Services
BiotechFintechAutonomous Vehicles
Open sourceContactCareersBlog
25 March 2021 — by Facundo Domínguez, Andreas Herrmann
How to build hybrid Haskell and Java programs
haskellinline-javabazel

When working in a sufficiently large Haskell project, one eventually faces the question of whether to implement missing libraries in Haskell or borrow the implementation from another language, such as Java.

For a long time now, it has been possible to combine Haskell and Java programs using inline-java. Calling Java functions from Haskell is easy enough.

import Language.Java (J, JType(Class)) -- from jvm
import Language.Java.Inline (imports, java) -- from inline-java

imports "org.apache.commons.collections4.map.*"

createOrderedMap :: IO (J ('Class "org.apache.commons.collections4.OrderedMap"))
createOrderedMap = [java| new LinkedMap() |]

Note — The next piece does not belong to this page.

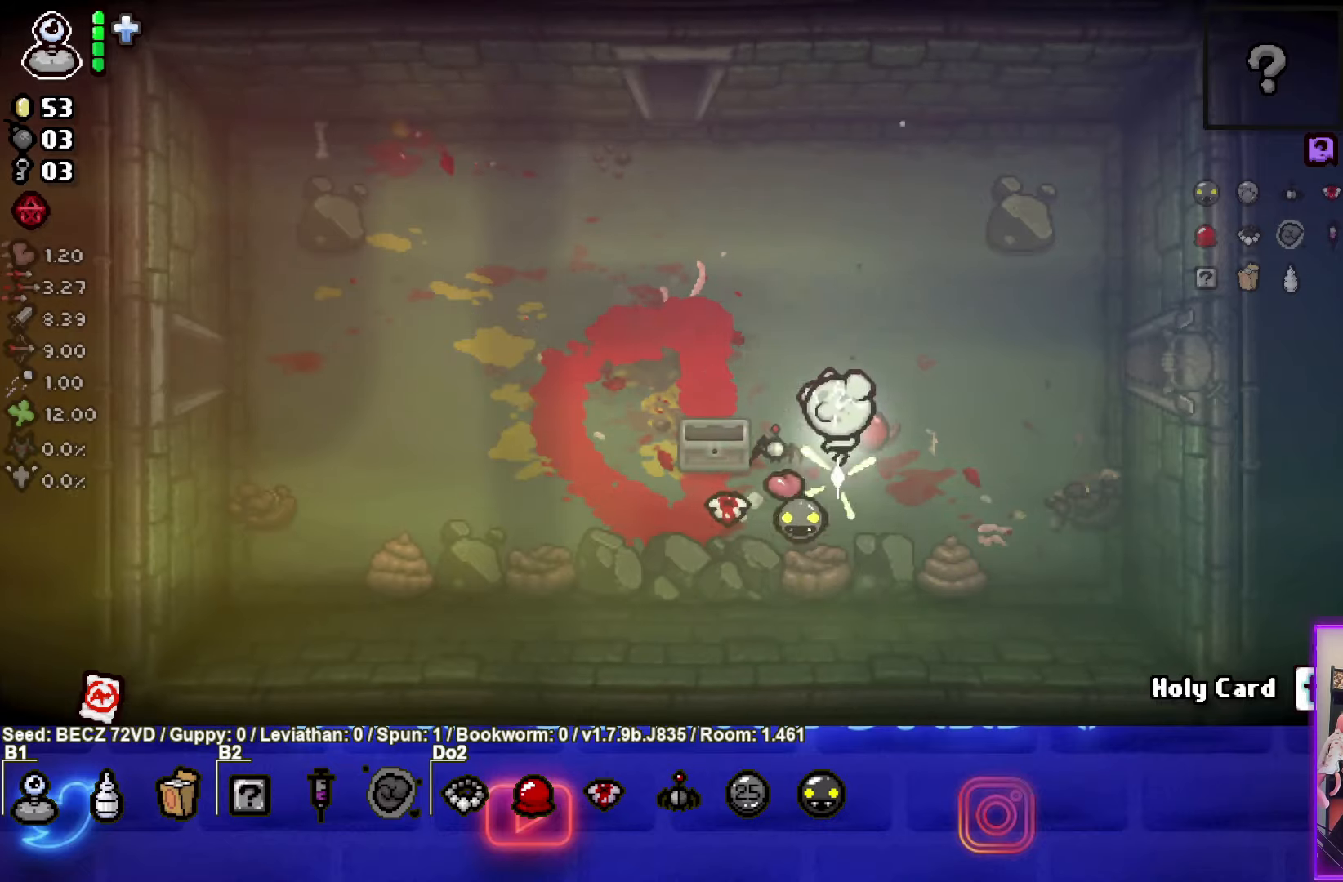
{"buttons": [], "left_stick": "up-left", "right_stick": "center", "events": []}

The ghc and javac compilers can cooperate to build this program provided that both know where to find the program’s dependencies. Back in the day, when inline-java was being born, there was no build tool capable of pulling the dependencies of both Haskell and Java, or at least not without additional customization. Since then, however, Tweag has invested effort into enabling Bazel, a polyglot build system, to build Haskell programs. In this blog post we go over the problems of integrating build tools designed for different languages, and how they can be addressed with Bazel, as an example of a single tool that builds them all. More specifically, this post also serves as a tutorial for using inline-java with Bazel, which is a requirement for the latest inline-java release.

Dependencies done the hard way

Suppose we rely on cabal-install or stack to install the Haskell dependencies. This would make the inline-java and jvm packages available. But these tools are specialized to build Haskell packages. If our program also depends on the commons-collections4 Java package, we can’t rely on Cabal to build it. We need help from some other Java-specific package manager.

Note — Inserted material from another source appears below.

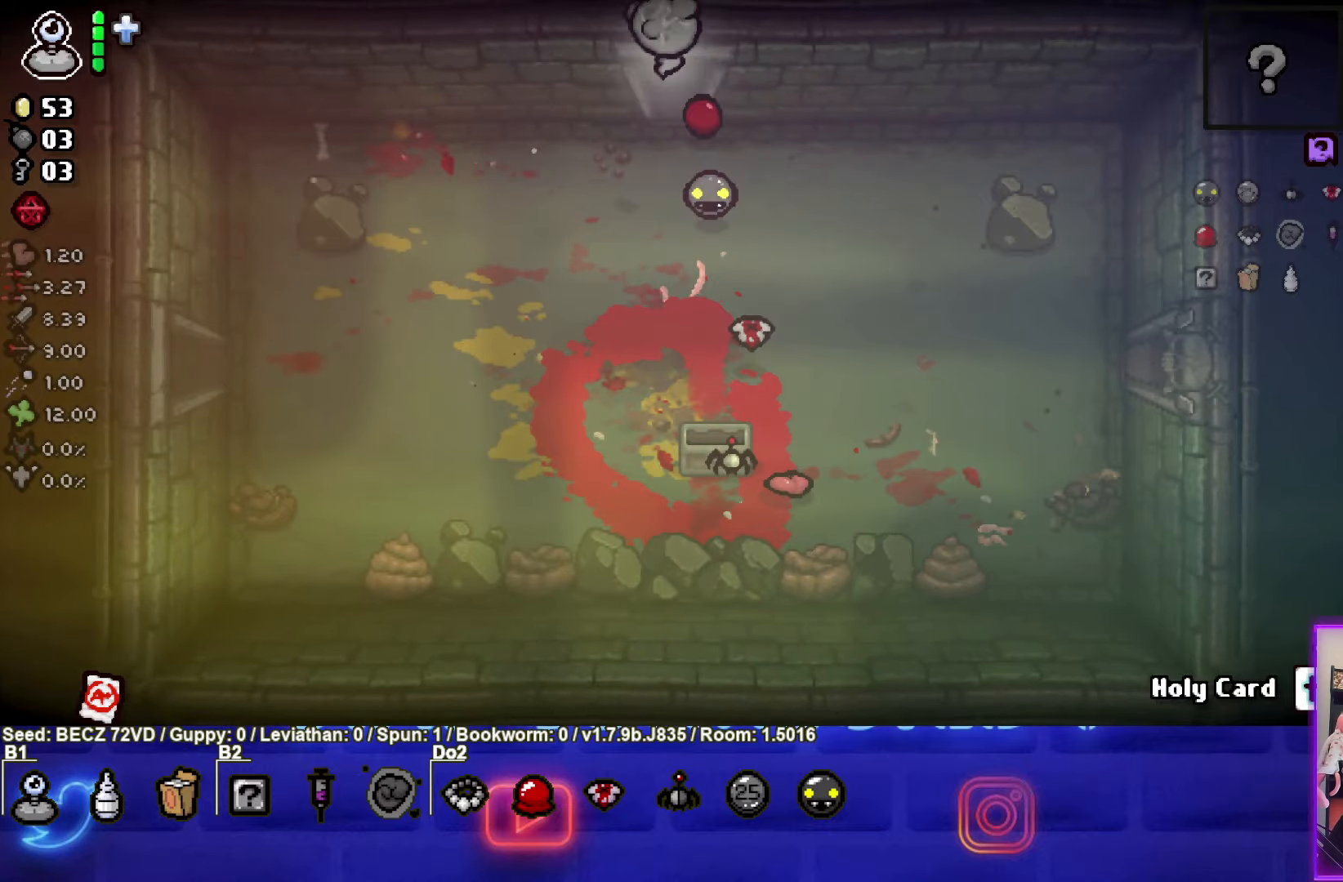
{"buttons": ["TRIANGLE"], "left_stick": "center", "right_stick": "center", "events": []}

We could rely on maven or gradle to install common-collections4. At that point we can build our project by invoking ghc and telling javac where to find the java dependencies in the system via environment variables (i.e. CLASSPATH).

With some extra work, we could even coordinate the build systems so one calls to the other to collect all the necessary dependencies and invoke the compilers. This is, in fact, what inline-java did until recently.

But there is a severe limitation to this approach: no build system can track changes to files in the jurisdiction of the other build system. The Cabal-based build system is not going to notice if we change the gradle configuration to build a different version of common-collections4, or if we change a source file on the Java side. Easy enough, we could run gradle every time we want to rebuild our program, just in case something changed in the Java side. But then, should the Haskell build system rebuild the Haskell side? Or should it reuse the artifacts produced in an earlier build?

We could continue to extend the integration between build systems so one can detect if the artifacts produced by the other have changed. Unfortunately, this is a non-trivial task and leads to reimplementing features that build systems already implement for their respective languages. We would be responsible for detecting changes on every dependency crossing the language boundary.

If that didn’t sound bad enough, incremental builds is not the only concern requiring coordination. Running tests, building deployable artifacts, remote builds and caches, also involve both build systems.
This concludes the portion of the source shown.